Klar ist, dass der Attentäter, der 35-jährige Philipp F., einst selbst zu den Zeugen Jehovas gehörte. Laut Polizei hatte er diese aber vor anderthalb Jahren verlassen, „nicht im Guten“. Die Zeugen Jehovas sprechen dagegen davon, F. habe „freiwillig“ die Gemeinde verlassen.

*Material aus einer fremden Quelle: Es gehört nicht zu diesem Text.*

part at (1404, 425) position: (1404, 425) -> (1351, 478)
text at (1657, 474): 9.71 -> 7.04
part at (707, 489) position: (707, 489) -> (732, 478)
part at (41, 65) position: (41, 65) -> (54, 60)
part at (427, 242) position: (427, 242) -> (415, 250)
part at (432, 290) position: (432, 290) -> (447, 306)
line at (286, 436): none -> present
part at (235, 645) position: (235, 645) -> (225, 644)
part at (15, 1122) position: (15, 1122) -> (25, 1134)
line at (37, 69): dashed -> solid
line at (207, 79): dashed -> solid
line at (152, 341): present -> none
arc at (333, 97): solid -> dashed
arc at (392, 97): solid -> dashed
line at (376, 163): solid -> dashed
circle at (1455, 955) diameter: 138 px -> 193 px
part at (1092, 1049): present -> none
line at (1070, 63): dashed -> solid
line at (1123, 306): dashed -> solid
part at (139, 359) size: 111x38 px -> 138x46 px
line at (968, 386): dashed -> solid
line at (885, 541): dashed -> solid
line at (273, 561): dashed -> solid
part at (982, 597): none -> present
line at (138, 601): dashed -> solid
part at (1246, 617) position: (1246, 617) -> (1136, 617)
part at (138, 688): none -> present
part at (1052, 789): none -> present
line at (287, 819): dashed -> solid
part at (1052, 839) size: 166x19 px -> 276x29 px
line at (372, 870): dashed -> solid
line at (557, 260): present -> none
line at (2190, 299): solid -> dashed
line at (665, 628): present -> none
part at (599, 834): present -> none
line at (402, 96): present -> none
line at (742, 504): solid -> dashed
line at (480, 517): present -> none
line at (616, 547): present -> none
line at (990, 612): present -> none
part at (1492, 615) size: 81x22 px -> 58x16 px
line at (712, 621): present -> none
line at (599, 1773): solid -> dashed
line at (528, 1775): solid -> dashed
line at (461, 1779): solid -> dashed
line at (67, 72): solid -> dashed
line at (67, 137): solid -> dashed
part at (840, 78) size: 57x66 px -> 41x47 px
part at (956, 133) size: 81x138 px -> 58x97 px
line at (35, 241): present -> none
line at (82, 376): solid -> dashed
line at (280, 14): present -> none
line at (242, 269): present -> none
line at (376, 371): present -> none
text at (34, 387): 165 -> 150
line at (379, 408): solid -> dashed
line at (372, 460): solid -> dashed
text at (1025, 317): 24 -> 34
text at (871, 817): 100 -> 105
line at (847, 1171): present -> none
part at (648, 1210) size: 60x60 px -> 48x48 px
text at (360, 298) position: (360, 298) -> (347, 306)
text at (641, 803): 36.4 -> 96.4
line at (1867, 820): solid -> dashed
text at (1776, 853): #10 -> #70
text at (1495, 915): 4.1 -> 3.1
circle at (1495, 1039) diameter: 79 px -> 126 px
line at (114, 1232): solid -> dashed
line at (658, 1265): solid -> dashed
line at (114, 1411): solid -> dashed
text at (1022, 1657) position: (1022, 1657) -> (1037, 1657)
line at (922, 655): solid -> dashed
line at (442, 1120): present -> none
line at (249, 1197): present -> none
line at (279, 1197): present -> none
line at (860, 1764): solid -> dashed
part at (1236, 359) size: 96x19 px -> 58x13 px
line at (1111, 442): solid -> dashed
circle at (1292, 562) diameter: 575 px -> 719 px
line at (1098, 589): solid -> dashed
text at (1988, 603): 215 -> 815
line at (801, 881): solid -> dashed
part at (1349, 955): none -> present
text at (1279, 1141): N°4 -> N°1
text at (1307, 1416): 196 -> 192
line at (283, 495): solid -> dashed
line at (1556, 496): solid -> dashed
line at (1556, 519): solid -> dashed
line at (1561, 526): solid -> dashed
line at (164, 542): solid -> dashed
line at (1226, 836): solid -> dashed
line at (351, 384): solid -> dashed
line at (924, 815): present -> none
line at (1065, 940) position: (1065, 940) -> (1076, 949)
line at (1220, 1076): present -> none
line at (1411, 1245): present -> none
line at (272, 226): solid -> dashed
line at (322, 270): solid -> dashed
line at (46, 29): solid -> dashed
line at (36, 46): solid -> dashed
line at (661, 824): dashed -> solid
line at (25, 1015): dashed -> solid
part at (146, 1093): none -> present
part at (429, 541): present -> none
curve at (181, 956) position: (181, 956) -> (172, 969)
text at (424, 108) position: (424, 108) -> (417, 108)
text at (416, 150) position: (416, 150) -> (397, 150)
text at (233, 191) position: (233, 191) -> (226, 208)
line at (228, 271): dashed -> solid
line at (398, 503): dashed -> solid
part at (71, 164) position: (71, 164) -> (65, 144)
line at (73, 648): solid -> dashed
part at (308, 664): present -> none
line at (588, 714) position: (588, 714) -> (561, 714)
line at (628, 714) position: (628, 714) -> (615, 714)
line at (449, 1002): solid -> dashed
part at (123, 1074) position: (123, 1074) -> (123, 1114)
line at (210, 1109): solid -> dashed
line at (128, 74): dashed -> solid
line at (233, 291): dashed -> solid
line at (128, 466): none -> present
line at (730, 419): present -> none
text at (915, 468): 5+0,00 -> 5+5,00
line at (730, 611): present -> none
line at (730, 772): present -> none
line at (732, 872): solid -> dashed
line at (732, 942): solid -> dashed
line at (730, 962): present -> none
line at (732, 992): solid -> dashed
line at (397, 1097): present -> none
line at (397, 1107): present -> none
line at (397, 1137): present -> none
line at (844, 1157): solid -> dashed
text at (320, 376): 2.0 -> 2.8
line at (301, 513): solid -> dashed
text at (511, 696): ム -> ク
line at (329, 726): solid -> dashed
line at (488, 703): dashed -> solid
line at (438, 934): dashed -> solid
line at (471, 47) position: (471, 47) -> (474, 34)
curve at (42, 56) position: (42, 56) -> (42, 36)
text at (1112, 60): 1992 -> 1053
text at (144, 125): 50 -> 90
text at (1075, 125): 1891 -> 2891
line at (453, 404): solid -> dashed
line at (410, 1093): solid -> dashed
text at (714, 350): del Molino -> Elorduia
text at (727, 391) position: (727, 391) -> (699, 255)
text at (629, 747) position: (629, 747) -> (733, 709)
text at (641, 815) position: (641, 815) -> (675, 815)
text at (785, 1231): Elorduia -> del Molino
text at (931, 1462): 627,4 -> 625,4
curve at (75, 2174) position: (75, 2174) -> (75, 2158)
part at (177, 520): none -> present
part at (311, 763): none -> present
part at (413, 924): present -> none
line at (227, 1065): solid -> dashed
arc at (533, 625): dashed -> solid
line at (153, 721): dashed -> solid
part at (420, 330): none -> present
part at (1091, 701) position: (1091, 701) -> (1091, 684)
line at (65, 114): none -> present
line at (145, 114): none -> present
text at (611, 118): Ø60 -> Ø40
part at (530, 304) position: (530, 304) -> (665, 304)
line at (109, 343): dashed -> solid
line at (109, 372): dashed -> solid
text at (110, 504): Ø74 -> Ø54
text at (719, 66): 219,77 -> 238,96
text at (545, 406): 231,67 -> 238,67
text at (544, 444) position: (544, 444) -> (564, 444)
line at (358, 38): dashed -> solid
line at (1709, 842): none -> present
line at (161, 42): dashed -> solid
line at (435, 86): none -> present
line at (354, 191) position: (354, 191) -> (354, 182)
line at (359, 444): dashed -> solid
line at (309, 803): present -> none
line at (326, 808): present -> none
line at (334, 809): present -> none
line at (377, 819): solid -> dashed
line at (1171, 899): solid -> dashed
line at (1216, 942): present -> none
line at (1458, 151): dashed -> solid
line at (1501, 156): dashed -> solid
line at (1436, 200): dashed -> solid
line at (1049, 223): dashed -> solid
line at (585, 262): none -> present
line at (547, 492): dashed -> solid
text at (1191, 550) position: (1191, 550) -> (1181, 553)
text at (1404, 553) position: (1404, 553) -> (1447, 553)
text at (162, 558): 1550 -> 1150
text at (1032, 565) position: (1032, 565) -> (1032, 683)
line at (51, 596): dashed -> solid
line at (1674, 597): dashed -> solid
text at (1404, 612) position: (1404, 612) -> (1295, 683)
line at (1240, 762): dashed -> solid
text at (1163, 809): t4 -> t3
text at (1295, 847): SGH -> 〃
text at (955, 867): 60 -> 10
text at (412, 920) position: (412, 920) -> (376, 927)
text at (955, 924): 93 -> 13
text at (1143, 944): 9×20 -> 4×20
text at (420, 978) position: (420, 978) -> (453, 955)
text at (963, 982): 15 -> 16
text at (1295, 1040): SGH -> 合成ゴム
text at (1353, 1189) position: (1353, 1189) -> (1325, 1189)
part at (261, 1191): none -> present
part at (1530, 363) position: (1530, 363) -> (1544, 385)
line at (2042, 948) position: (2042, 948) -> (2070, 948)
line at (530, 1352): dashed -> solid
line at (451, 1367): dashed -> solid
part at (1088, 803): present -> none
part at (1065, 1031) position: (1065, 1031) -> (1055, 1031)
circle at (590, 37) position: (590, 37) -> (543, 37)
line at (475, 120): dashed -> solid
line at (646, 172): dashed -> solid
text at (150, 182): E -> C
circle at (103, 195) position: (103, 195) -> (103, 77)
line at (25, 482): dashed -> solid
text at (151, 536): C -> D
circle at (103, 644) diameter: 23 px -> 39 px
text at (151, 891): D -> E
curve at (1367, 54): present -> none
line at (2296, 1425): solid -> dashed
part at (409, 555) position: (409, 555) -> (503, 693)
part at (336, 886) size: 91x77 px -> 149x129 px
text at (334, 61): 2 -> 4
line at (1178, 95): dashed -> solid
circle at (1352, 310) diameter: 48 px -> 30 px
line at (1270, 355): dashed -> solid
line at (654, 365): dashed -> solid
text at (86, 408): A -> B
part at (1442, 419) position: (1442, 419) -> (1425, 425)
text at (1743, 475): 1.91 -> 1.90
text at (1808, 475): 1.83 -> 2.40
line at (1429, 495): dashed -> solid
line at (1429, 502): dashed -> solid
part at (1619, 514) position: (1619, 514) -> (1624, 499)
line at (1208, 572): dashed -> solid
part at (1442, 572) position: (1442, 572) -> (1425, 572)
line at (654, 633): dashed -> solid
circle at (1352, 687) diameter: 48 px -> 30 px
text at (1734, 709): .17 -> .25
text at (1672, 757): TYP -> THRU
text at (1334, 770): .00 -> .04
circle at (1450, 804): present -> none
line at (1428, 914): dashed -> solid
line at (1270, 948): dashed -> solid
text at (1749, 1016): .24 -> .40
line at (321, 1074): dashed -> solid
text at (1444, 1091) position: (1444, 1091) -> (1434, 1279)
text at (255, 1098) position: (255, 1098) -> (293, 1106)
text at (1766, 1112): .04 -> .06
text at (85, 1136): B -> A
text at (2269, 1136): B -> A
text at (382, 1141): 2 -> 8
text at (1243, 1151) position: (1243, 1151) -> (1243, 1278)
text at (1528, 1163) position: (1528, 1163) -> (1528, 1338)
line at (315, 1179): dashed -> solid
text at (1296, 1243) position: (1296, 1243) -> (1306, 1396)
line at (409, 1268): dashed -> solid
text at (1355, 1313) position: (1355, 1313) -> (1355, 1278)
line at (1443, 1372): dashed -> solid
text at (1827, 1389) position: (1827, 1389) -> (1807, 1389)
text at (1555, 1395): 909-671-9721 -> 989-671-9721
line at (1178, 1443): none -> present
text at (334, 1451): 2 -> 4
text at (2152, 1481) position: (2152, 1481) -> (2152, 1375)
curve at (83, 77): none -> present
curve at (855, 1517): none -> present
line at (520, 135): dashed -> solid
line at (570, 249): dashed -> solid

Seit Dezember war er dann Waffenbesitzer, führte als Sportschütze legal eine halbautomatische Heckler&Koch-Pistole – die spätere Tatwaffe. Noch im Januar hatte ein anonymer Hinweisgeber die Waffenbehörde um eine Überprüfung von F. gebeten, da dieser psychisch krank sei und eine besondere Wut auf die Zeugen Jehovas und seinen früheren Arbeitgeber habe. Die Waffenbehörde kontrollierte daraufhin den 35-Jährigen am 7. Februar – hatte aber außer einer herumliegenden Patrone nichts zu beanstanden. Ein Monat später erfolgte die Amoktat, an deren Ende F. auch sich selbst erschoss.
Man werde den Vorgang nun noch einmal prüfen, erklärte Hamburgs Polizeipräsident Ralf Martin Meyer. Tatsächlich muss sich die Polizei nun Fragen stellen lassen. Zwar war Philipp F. strafrechtlich bisher nicht auffällig, seine Website, ein Buch von ihm und von ihm gestellte Anzeigen bestärkten aber den Verdacht einer psychischen Erkrankung.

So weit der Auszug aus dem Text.